◆ Work order A
In the records, change "carpet" to "rug" from the line with "easy to use" through the end of the records, and leave everything else unchanged.
++++ Selected extract
It is natural to prove this by induction with some thought. Let $n$ be the number of subgroups you have broken $G$ into. We also assume that the $S_i$ are distinct (if they are not, this is easy to take care of). First case is $n=1$. Then $G=S_1$. So it is clear that $S_1$ has finite index (being 1).

Now assume that the statement is true for $n\geq 1$. Let consider $\{S_i\}_{i=1}^{n+1}$, the union of whose elements is all of $G$. No here is where I leave steps to you.

  1. First, suppose that $\{S_1,\cdots,S_n\}$ is the same as a different cover $\{H_1,\cdots,H_{n+1}\}$, where each of the $H_i$ are distinct. If $|G:H_{n+1}|$ is finite, does the result follow? Why?
++++++++
++++ Extracted information
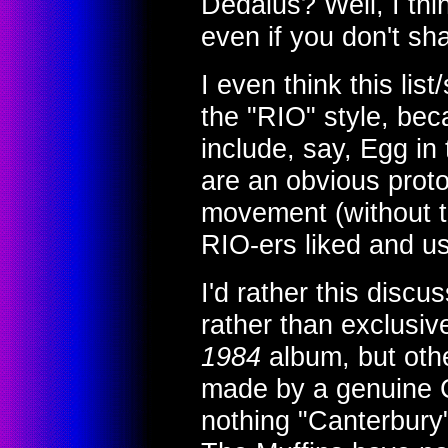
Dedalus? Well, I thi
even if you don't sha
I even think this lis
the "RIO" style, bec
include, say, Egg in
are an obvious proto
movement (without t
RIO-ers liked and u
I'd rather this discu
rather than exclusiv
1984
album, but othe
made by a genuine C
nothing "Canterbury"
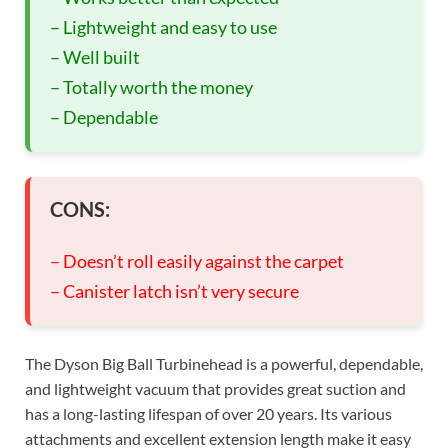
– Lightweight and easy to use
– Well built
– Totally worth the money
– Dependable
CONS:
– Doesn’t roll easily against the carpet
– Canister latch isn’t very secure
The Dyson Big Ball Turbinehead is a powerful, dependable,
and lightweight vacuum that provides great suction and
has a long-lasting lifespan of over 20 years. Its various
attachments and excellent extension length make it easy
++++++++
◆ Work order B
In the excerpt on the induction proof, what index does $S_1$ have in the first case, $n=1$?

◆ Task answer A
– Lightweight and easy to use
– Well built
– Totally worth the money
– Dependable
CONS:
– Doesn’t roll easily against the rug
– Canister latch isn’t very secure
The Dyson Big Ball Turbinehead is a powerful, dependable,
and lightweight vacuum that provides great suction and
has a long-lasting lifespan of over 20 years. Its various
attachments and excellent extension length make it easy

◆ Task answer B
Its index is 1, because $G=S_1$.